Saturday, 25 August 2012

Day 15

Lots of discoveries from Day 15 at the Book Festival.

Look! There on the left! It's Horace the Haggis. He's from Sally Magnusson's children's book, and he's been wandering happily around the Book Festival today with great aplomb. Black & White Publishing have put together an enjoyable little collage of Horace's day out in Charlotte Square Gardens.

As Chris Hoy is normally a blur, it's difficult to hold him still and check if it's really him, but – yes – it's been confirmed – that was the Olympic champion himself visiting the Book Festival. He was watching his great uncle Andy Coogan's (left) event this evening.

Jeremy Paxman confesses he couldn't dance to save his life. Not that he was expected to dance in his event today. But he did mention he was once out with some Anglo-Indian people who were doing the jive (as in the ballroom dance style), and when complimented they said sincerely that they “got their natural rhythm from the British”. The audience laughed for about five minutes when Paxman told us this.

You've seen – or at least heard of – the Lewis Chessmen, but have you noticed how utterly despondent they look? 'Horrid Henry' author Francesca Simon has, and today she shared her theory as to why they are so gloomy. They're real people, frozen and shrunk. You'd be at least a little bit frowny if that happened to you.

Censorship has been a sizzling hot topic at the Book Festival this year, and this morning Poet Laureate Carol Ann Duffy reminded us that she herself was censored by Britain's biggest exam board back when (as she puts it) “Meryl Streep was Prime Minister”. Carol Ann Duffy's 'Education for Leisure' was thought to be a potential provoker of knife crime in schools.
I don't know about you, but I kind of like the idea of some knife-wielding teenage hoodlum being influenced by a poem.

The other day, Nile Rodgers persuasively re-branded the Book Festival “The World, In Words (& Music)”. From the talented trills of M J McCarthy, to the veritably touching song of Michael Morpurgo (left), to the eclectic mix of musicians that have performed at Unbound over the last couple of weeks, the Book Festival has enjoyed a truly successful soundtrack this year. And it's wonderful what music can do. Just today, woodwind musician John Sampson had a packed audience bent double with laughter, and he didn't have to say a word.

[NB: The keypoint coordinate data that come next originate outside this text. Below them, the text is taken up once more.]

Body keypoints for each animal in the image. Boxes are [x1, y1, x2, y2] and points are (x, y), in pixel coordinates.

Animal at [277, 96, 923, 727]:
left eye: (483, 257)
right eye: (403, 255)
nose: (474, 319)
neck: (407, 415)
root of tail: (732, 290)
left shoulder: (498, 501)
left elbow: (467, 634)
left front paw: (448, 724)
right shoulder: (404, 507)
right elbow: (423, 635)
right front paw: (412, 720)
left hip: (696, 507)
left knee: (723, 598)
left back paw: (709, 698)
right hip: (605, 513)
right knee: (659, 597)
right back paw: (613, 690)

Oh go on then. Let's admit it. Let's admit it so we can embrace it. It's been raining – a lot. The humming of rain on the tents, the whisper of drizzle on the green grass – it's all been damply atmospheric. And what do Book Festival fans do in the rain? We sip hot coffee in the Signing Tent, stretch out in the Bookshop – oh, and laze around on the deckchairs in the rain, of course. Preferably with an ice cream.

Day 14 and a half

Here are a few recommendations for the next (and final!) few days of the Book Festival.

Tonight (Saturday 25th)

Have you read 'The Woman Who Died a Lot'? Jasper Fforde has, because he wrote it. And as you can tell by the title, this is a writer full of humour and intrigue and brilliantly unexpected quirks. But you already know that. Come to his event at 8.30PM in the ScottishPower Studio Theatre this evening and you'll know it even more.

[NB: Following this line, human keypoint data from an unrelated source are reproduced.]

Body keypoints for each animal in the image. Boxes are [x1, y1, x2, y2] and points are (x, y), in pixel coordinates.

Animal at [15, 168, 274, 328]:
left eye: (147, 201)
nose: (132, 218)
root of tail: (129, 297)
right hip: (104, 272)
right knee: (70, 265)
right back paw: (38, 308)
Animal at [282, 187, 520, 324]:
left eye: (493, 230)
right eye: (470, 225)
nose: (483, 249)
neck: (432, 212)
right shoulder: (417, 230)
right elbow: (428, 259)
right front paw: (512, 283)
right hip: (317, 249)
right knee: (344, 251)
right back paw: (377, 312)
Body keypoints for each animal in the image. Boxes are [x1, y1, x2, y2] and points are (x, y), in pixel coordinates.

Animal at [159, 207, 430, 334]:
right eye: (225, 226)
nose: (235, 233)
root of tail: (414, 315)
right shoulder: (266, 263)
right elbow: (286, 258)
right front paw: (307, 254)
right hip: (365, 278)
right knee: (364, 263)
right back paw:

Tonight at 9.30PM in the the RBS Main Theatre, the prince of pronunciation himself will be talking about his new novel 'Umbrella' and the implications therein. If you're not going to this event, go and sit in the corner and have a long hard think about your life. And then go to the event.

Tomorrow (Sunday 26th)

There has been a fair bit of buzz on Twitter about this event, so I'll say it again: Susannah Clapp's event at 3.30PM in the ScottishPower Studio Theatre looks to be very interesting indeed. And not only that, but moving. Susannah will be discussing her novel about the great Angela Carter, with whom she was close friends.

He was a stand-up comedian, and now he writes crime fiction. That's what we at the Book Festival call a very, very, very promising event. He's on at 4.30PM in the RBS Main Theatre. Prepare to make all manner of intrigued noises.

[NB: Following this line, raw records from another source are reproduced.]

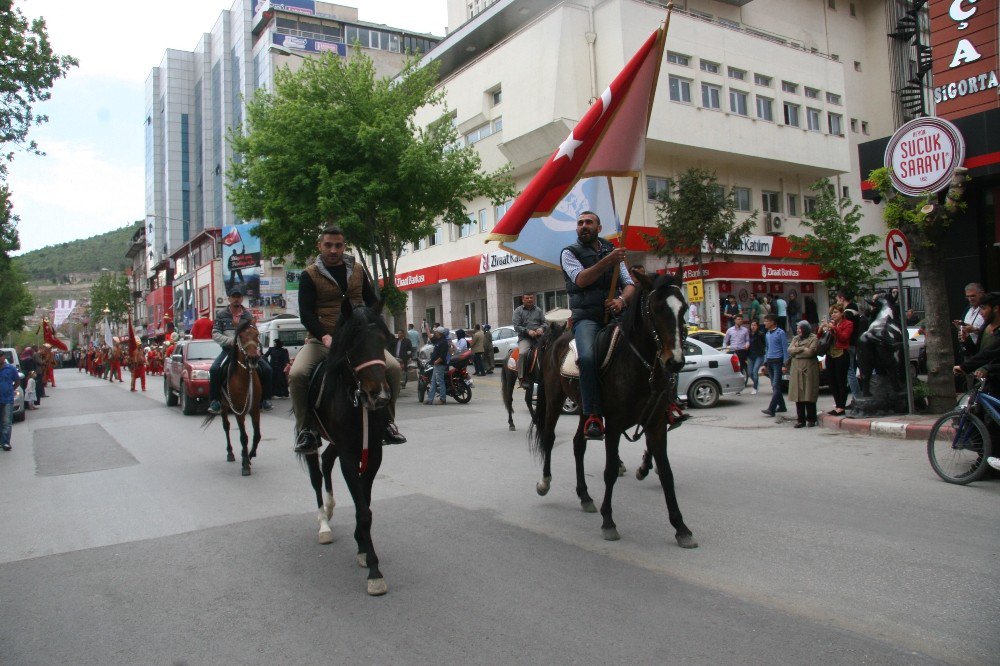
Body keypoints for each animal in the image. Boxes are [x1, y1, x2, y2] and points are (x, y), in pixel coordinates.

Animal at [204, 320, 264, 474]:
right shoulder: (239, 411)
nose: (253, 358)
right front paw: (245, 464)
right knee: (226, 426)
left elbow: (257, 435)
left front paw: (250, 454)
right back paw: (230, 453)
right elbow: (244, 437)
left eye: (257, 334)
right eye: (241, 336)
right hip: (224, 406)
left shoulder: (255, 409)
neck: (245, 377)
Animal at [298, 298, 392, 592]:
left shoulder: (373, 453)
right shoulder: (350, 456)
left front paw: (361, 546)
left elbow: (366, 504)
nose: (379, 395)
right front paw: (374, 570)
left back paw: (330, 507)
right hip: (314, 439)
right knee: (316, 475)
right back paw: (323, 524)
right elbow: (363, 510)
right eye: (354, 343)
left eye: (383, 340)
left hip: (338, 443)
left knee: (327, 461)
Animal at [532, 272, 696, 548]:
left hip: (586, 408)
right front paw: (608, 521)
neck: (639, 365)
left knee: (578, 443)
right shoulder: (615, 424)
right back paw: (545, 482)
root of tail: (557, 338)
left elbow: (666, 472)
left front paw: (681, 526)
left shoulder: (655, 423)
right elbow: (609, 471)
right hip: (554, 399)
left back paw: (585, 495)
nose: (674, 361)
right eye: (655, 309)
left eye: (682, 308)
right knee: (549, 437)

The day after tomorrow (Monday 27th)

A powerful, likeable author with a remarkable novel. And there's two of them. In the same room. At the same time. To take full advantage of this fact, see you at 10.15AM in the famously atmospheric Guardian Spiegeltent.

A crime writer with intelligence, with passion, and with a brilliant character that's really getting people talking. This character, DCI Banks, recently starred in a four-part series on ITV, and is now back in book form with a vengeance. 7PM in the ScottishPower Studio Theatre.